Reproducing the deep double descent paper

15 stpn 4 6/5/2025, 6:34:23 PM stpn.bearblog.dev ↗

Comments (4)

lcrmorin · 3h ago
Do you change regularisation ?
davidguetta · 21h ago
is this not because the longer you train, the more neurons 'die' (not uilized anymore cause the gradient is flat on the dataset) so you effectively get a smaller models as the training goes on ?
rsfern · 18h ago
I don’t think so? the double descent phenomenon also occurs in linear models under the right conditions. My understanding of this is that when the effective model capacity is exactly equal to the information in the dataset, there is only one solution that interpolates the training data perfectly, but when the capacity increases far beyond this there are many such interpolating solutions. Apply enough regularization and you are likely to find an interpolating solution that generalizes well
stpn · 15h ago
(post author here)

I was curious about this since it kind of makes sense, but I offer a few reasons why I think this isn't the case:

- In the 10% noise case at least, the second descent eventually finds a minima that's better than the original local minima which suggests to me the model really is finding a better fit rather than just reducing itself to a similar smaller model

- If it were the case, I think we might also expect the error for larger models to converge to the performance of smaller models?
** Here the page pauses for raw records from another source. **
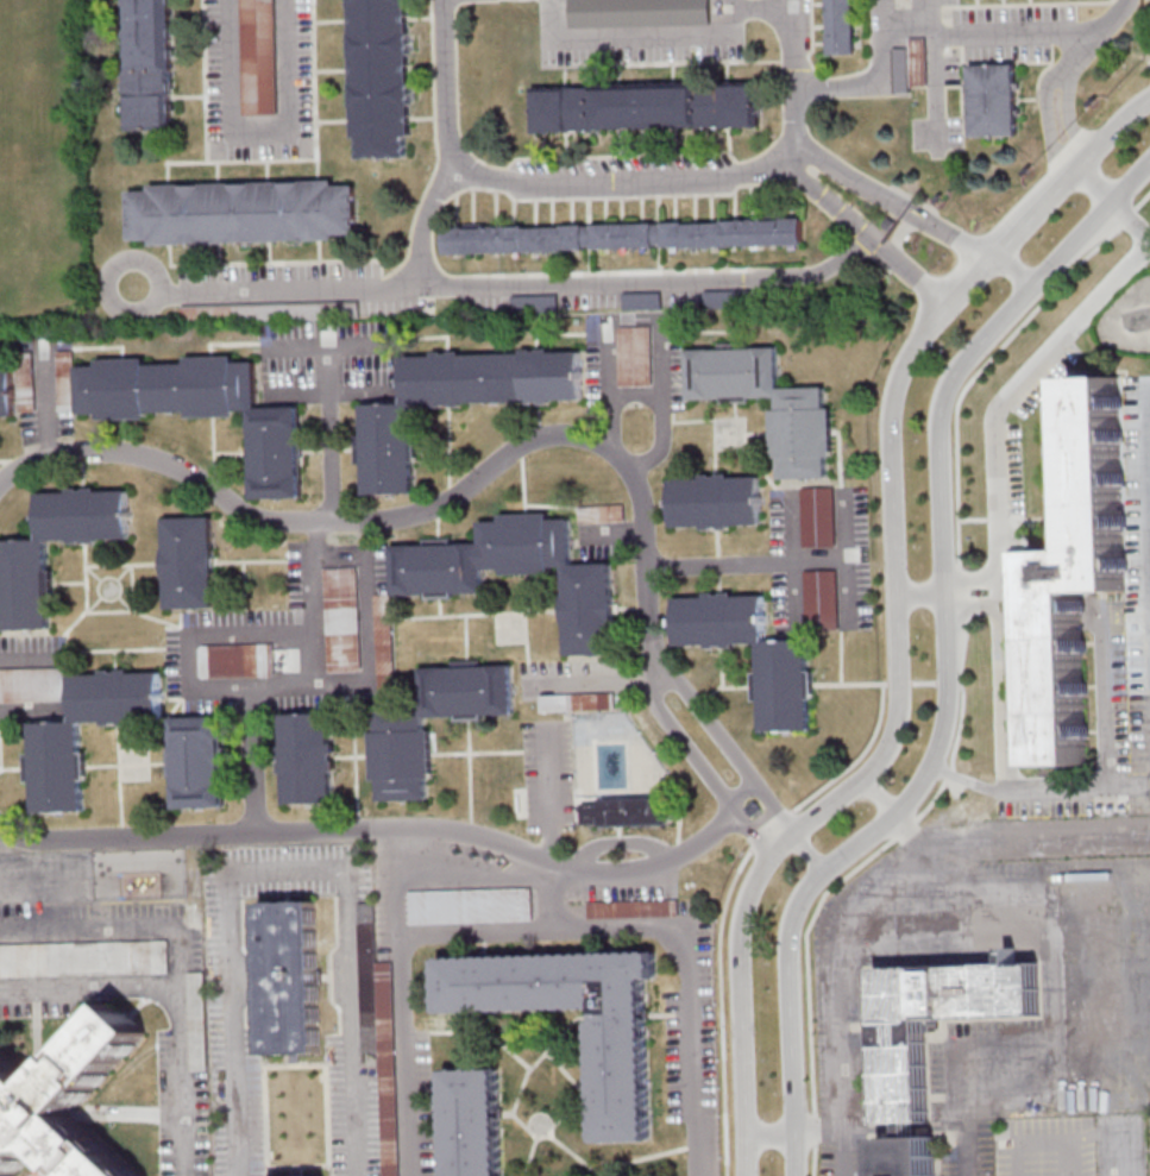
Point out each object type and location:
road: (725, 4)
road: (759, 7)
road: (934, 10)
building: (639, 13)
road: (906, 21)
building: (840, 27)
road: (1010, 34)
road: (1098, 34)
road: (635, 35)
building: (259, 57)
road: (1148, 60)
building: (148, 65)
building: (381, 76)
road: (795, 81)
road: (879, 83)
road: (445, 84)
building: (993, 100)
building: (647, 106)
road: (1070, 115)
road: (1047, 119)
road: (262, 127)
road: (482, 173)
road: (644, 179)
road: (1095, 187)
road: (891, 198)
building: (243, 212)
road: (424, 221)
road: (1130, 226)
road: (898, 231)
road: (861, 232)
building: (624, 235)
road: (1012, 274)
road: (509, 285)
building: (727, 299)
building: (641, 301)
building: (536, 304)
road: (1034, 309)
building: (270, 312)
road: (655, 318)
building: (66, 380)
building: (27, 384)
building: (6, 393)
building: (457, 401)
building: (200, 408)
building: (805, 409)
road: (1147, 445)
road: (330, 463)
road: (996, 486)
building: (715, 501)
road: (421, 513)
building: (817, 516)
building: (24, 558)
building: (189, 563)
road: (773, 566)
building: (1078, 570)
building: (517, 574)
road: (972, 579)
road: (849, 586)
road: (919, 595)
building: (820, 597)
road: (893, 598)
road: (973, 608)
building: (343, 618)
road: (367, 628)
road: (201, 634)
road: (947, 641)
road: (318, 647)
road: (26, 656)
building: (783, 660)
building: (236, 661)
road: (592, 676)
road: (896, 682)
road: (922, 682)
road: (947, 682)
road: (853, 683)
building: (32, 684)
building: (555, 703)
road: (1103, 704)
road: (27, 708)
building: (404, 731)
building: (55, 740)
road: (730, 745)
building: (307, 759)
building: (195, 763)
road: (702, 766)
road: (253, 772)
road: (1039, 790)
road: (743, 791)
road: (876, 796)
road: (548, 800)
building: (625, 811)
road: (964, 821)
road: (909, 825)
road: (379, 830)
road: (1014, 847)
road: (811, 851)
road: (283, 866)
road: (474, 869)
road: (726, 898)
building: (468, 906)
building: (631, 909)
road: (478, 932)
road: (693, 955)
building: (84, 959)
road: (175, 963)
road: (834, 967)
building: (290, 975)
road: (88, 984)
road: (1055, 993)
road: (403, 1002)
building: (379, 1026)
road: (245, 1033)
road: (338, 1034)
road: (978, 1038)
building: (904, 1071)
building: (620, 1078)
building: (64, 1102)
building: (474, 1122)
road: (840, 1129)
road: (1041, 1133)
road: (770, 1136)
road: (796, 1155)
road: (744, 1156)
building: (305, 1175)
But instead they converge lower and better

- I checked the logged gradient histograms I had for a the runs. While I'm still learning how to interpret the results, I didn't see signs of vanishing gradients where dead neurons later in the model prevented earlier layers from learning. Gradients do get smaller over time but that seems expected and we don't have big waves of neurons dying which is what I'd expect to have the larger network converge on the size of the smaller one.